Action item — Beginning at the line containing "Outlined on this", repeat each line below exactly up to and including the line containing "Hospital-stay facts (about". Do not repeat the pictures.

Dataset entries —
= = = = = = =
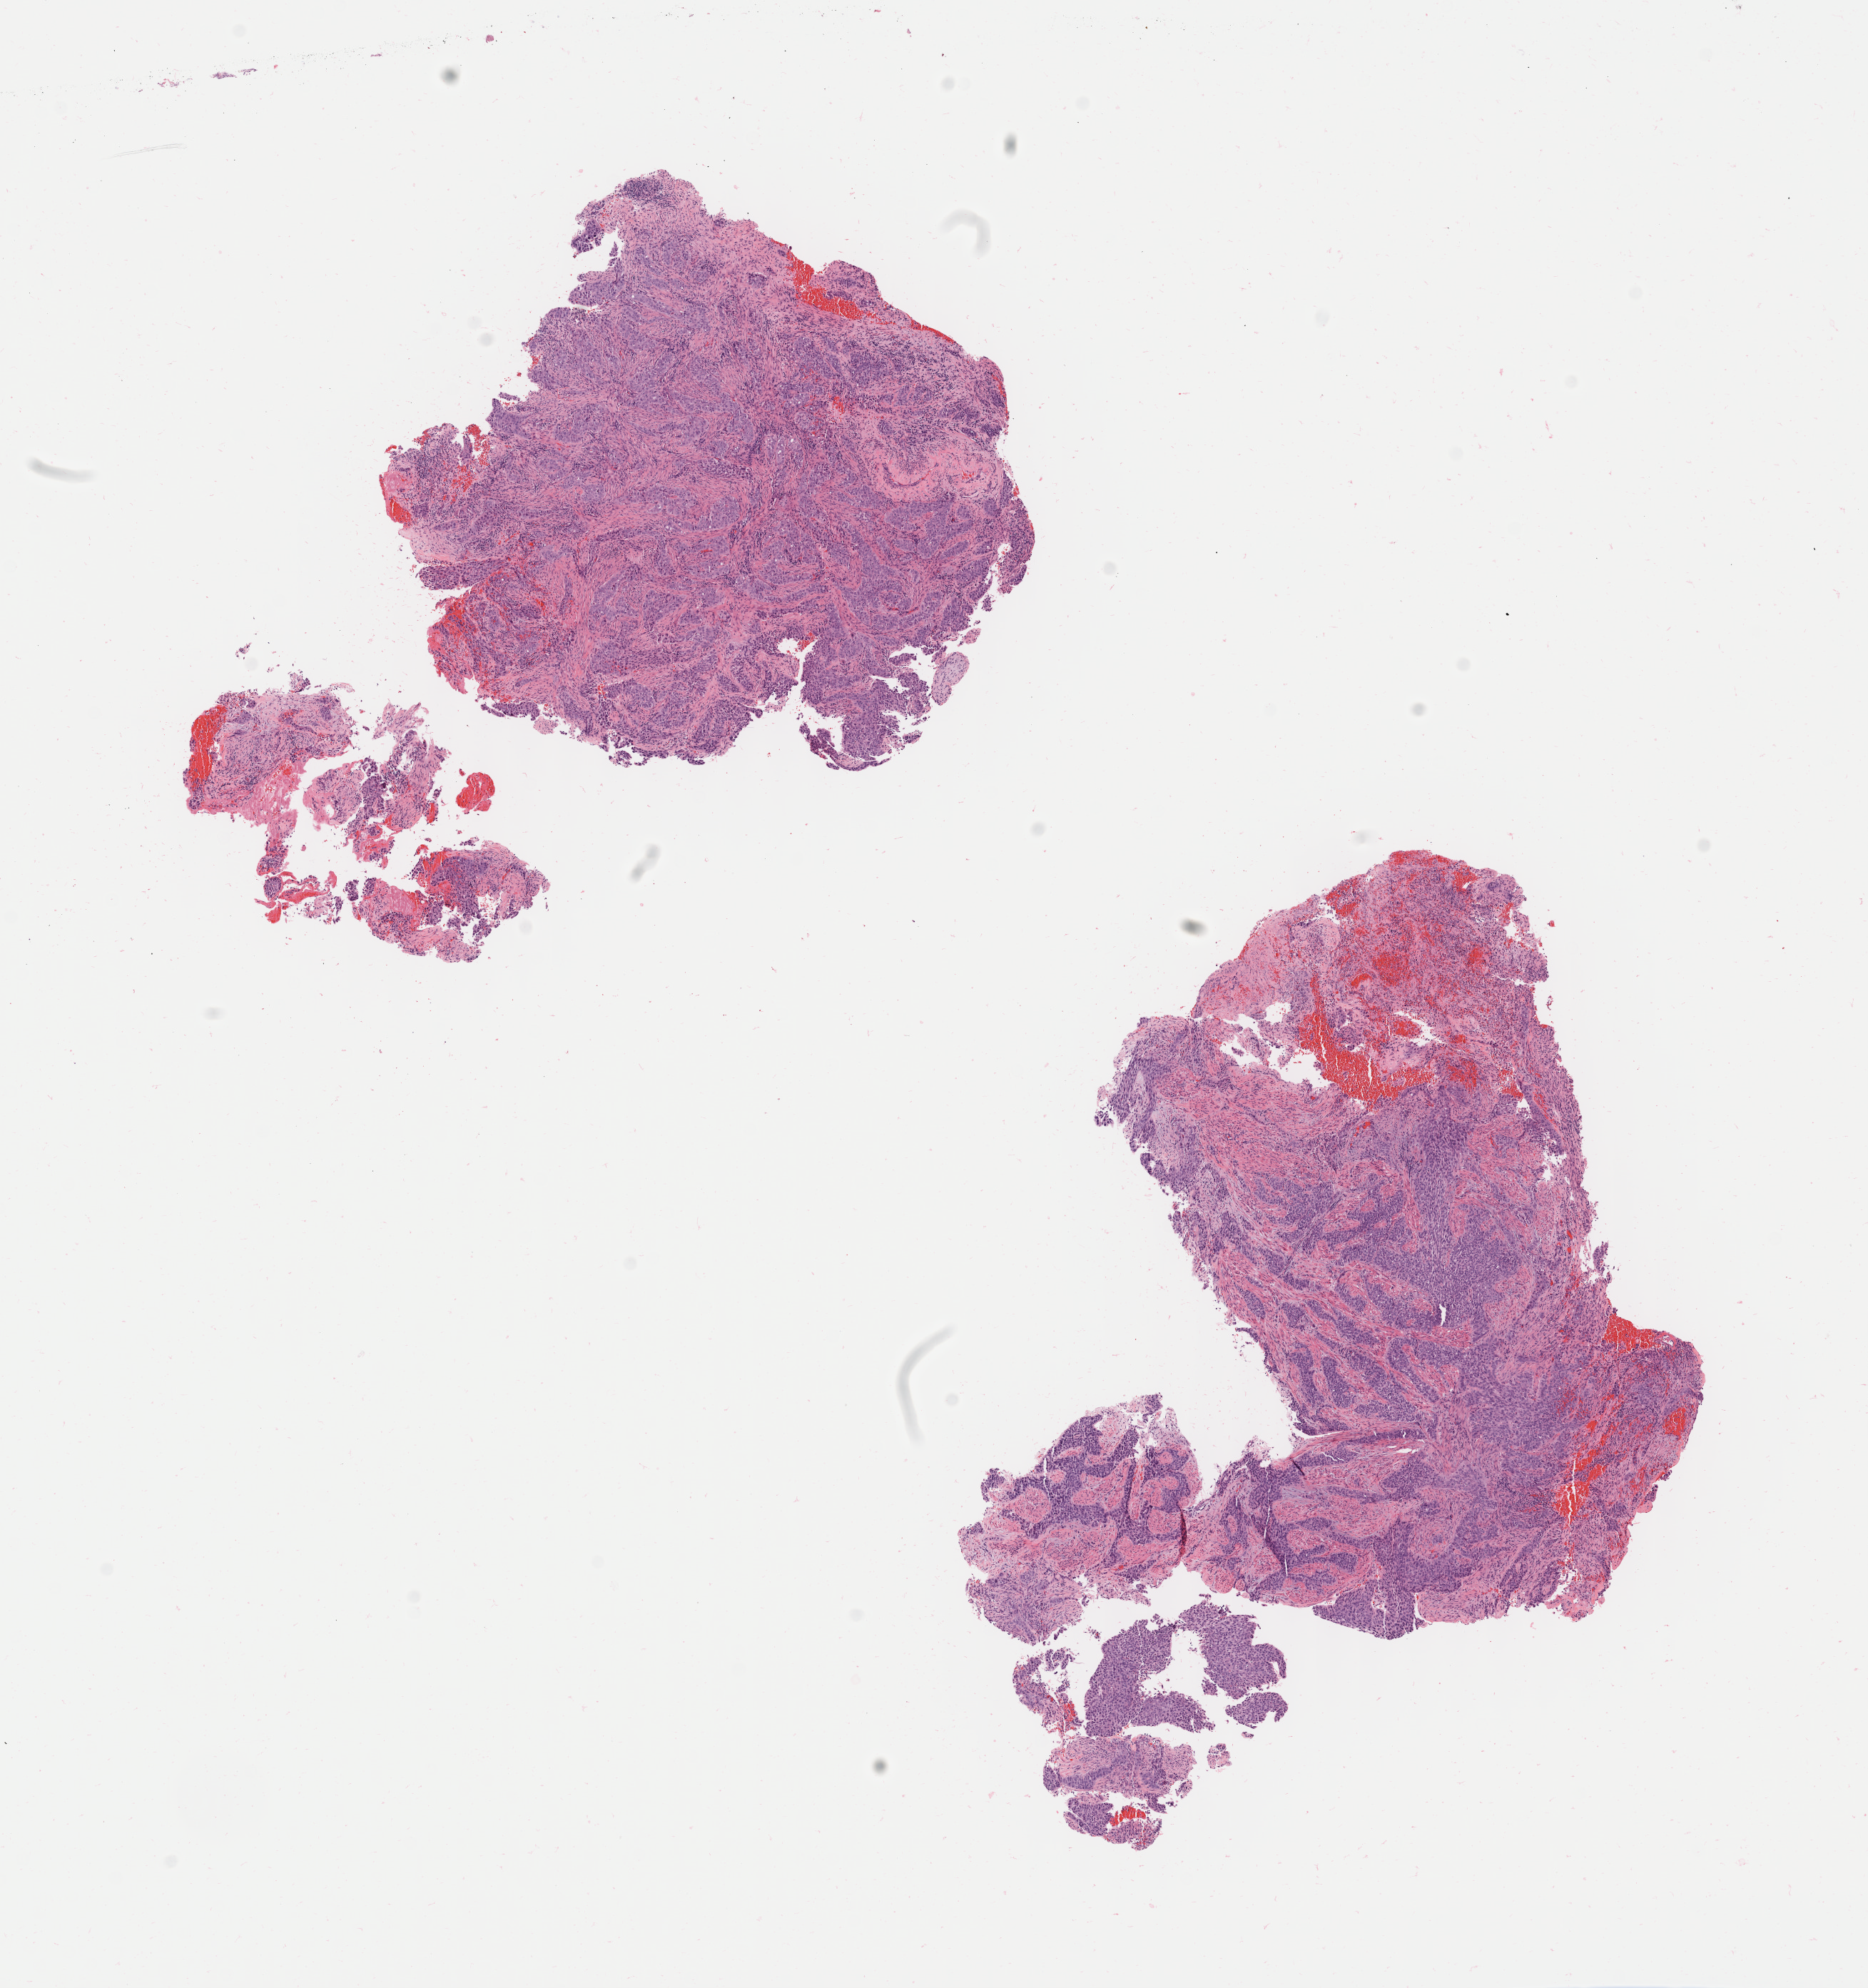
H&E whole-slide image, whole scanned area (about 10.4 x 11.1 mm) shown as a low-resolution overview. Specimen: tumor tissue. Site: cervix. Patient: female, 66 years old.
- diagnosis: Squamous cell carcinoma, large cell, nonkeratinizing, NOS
= = = = = = =
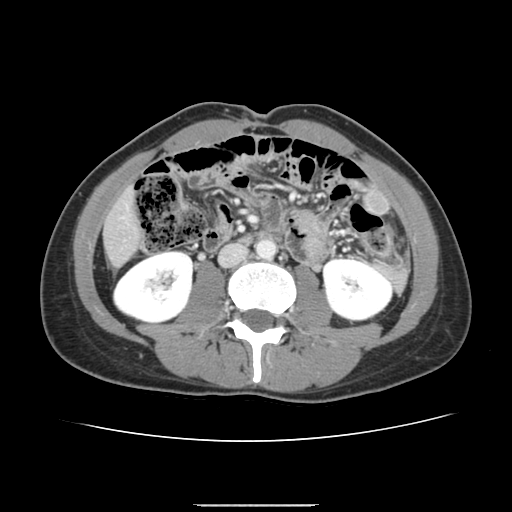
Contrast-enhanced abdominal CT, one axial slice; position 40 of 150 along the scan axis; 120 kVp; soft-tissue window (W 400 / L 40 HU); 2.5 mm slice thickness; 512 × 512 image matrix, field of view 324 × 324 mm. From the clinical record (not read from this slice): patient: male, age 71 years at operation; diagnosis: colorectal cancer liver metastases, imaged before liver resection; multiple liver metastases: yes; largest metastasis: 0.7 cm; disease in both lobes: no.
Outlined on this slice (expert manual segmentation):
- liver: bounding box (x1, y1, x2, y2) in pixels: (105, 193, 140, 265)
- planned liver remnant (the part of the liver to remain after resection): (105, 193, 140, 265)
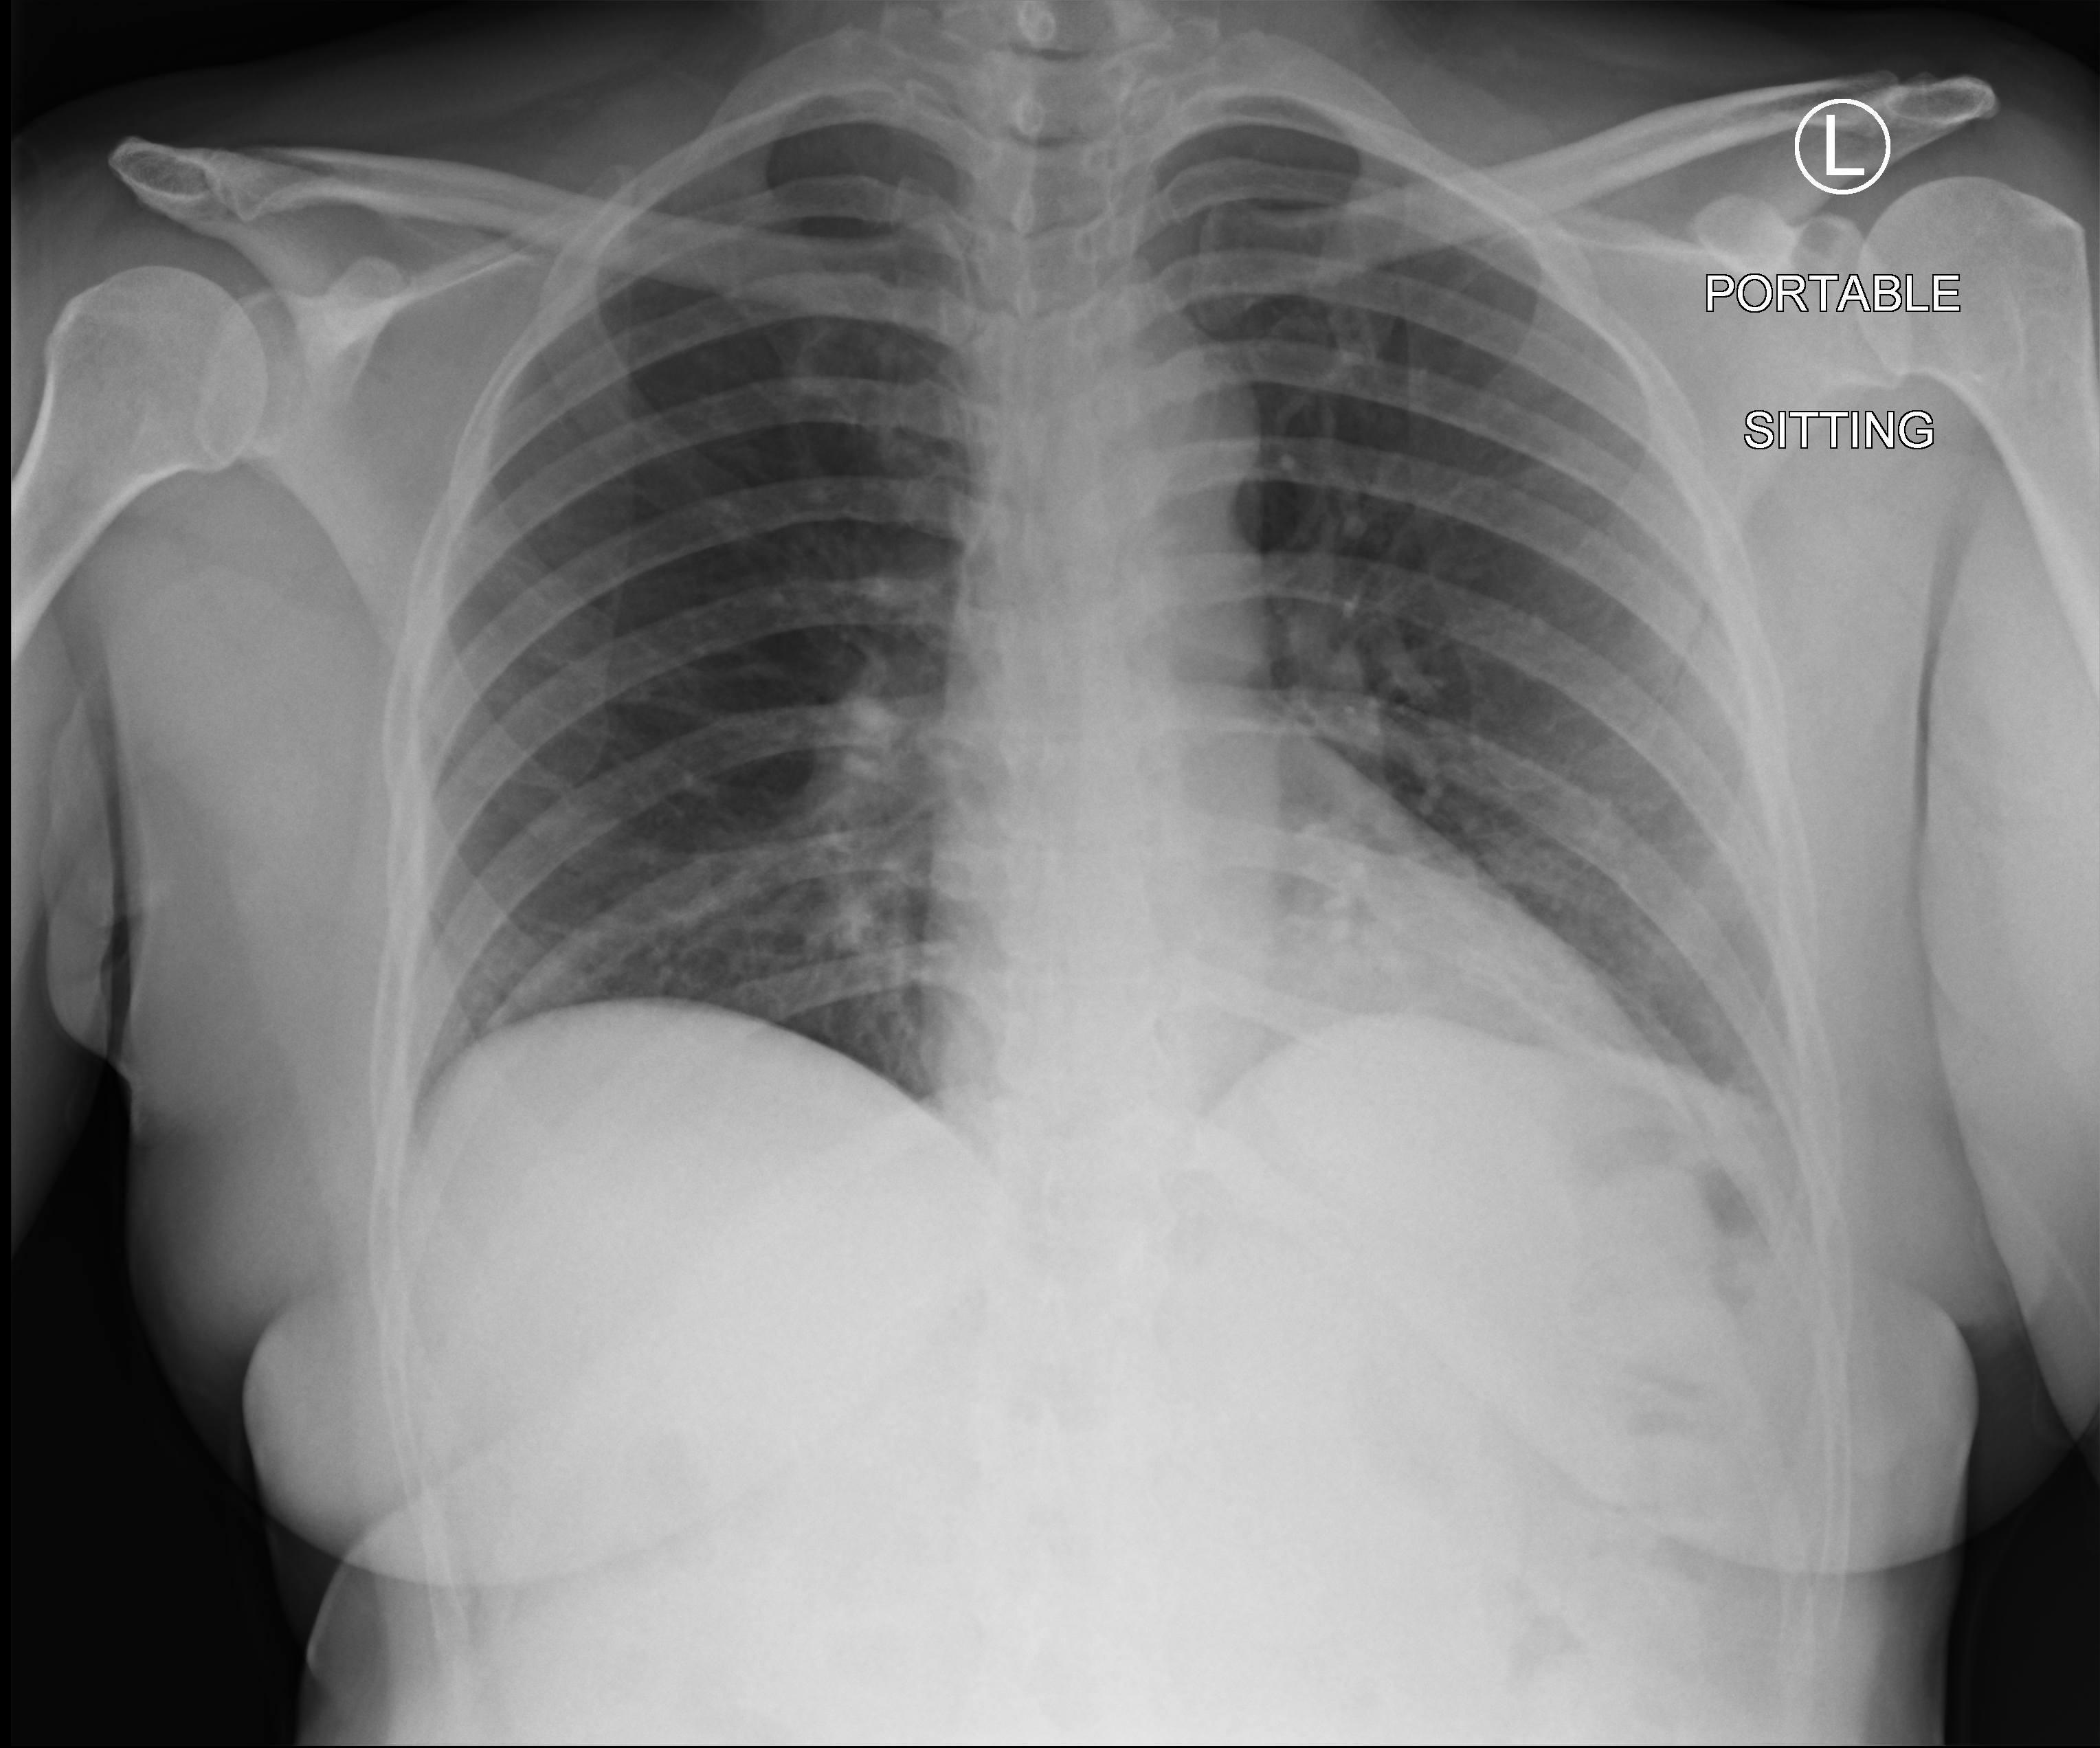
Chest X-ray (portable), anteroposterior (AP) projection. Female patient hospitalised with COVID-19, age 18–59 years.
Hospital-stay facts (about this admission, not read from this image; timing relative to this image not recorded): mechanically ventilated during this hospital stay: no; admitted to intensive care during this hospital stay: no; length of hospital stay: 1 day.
= = = = = = =
Exercise solution —
Outlined on this slice (expert manual segmentation):
- liver: bounding box (x1, y1, x2, y2) in pixels: (105, 193, 140, 265)
- planned liver remnant (the part of the liver to remain after resection): (105, 193, 140, 265)
Chest X-ray (portable), anteroposterior (AP) projection. Female patient hospitalised with COVID-19, age 18–59 years.
Hospital-stay facts (about this admission, not read from this image; timing relative to this image not recorded): mechanically ventilated during this hospital stay: no; admitted to intensive care during this hospital stay: no; length of hospital stay: 1 day.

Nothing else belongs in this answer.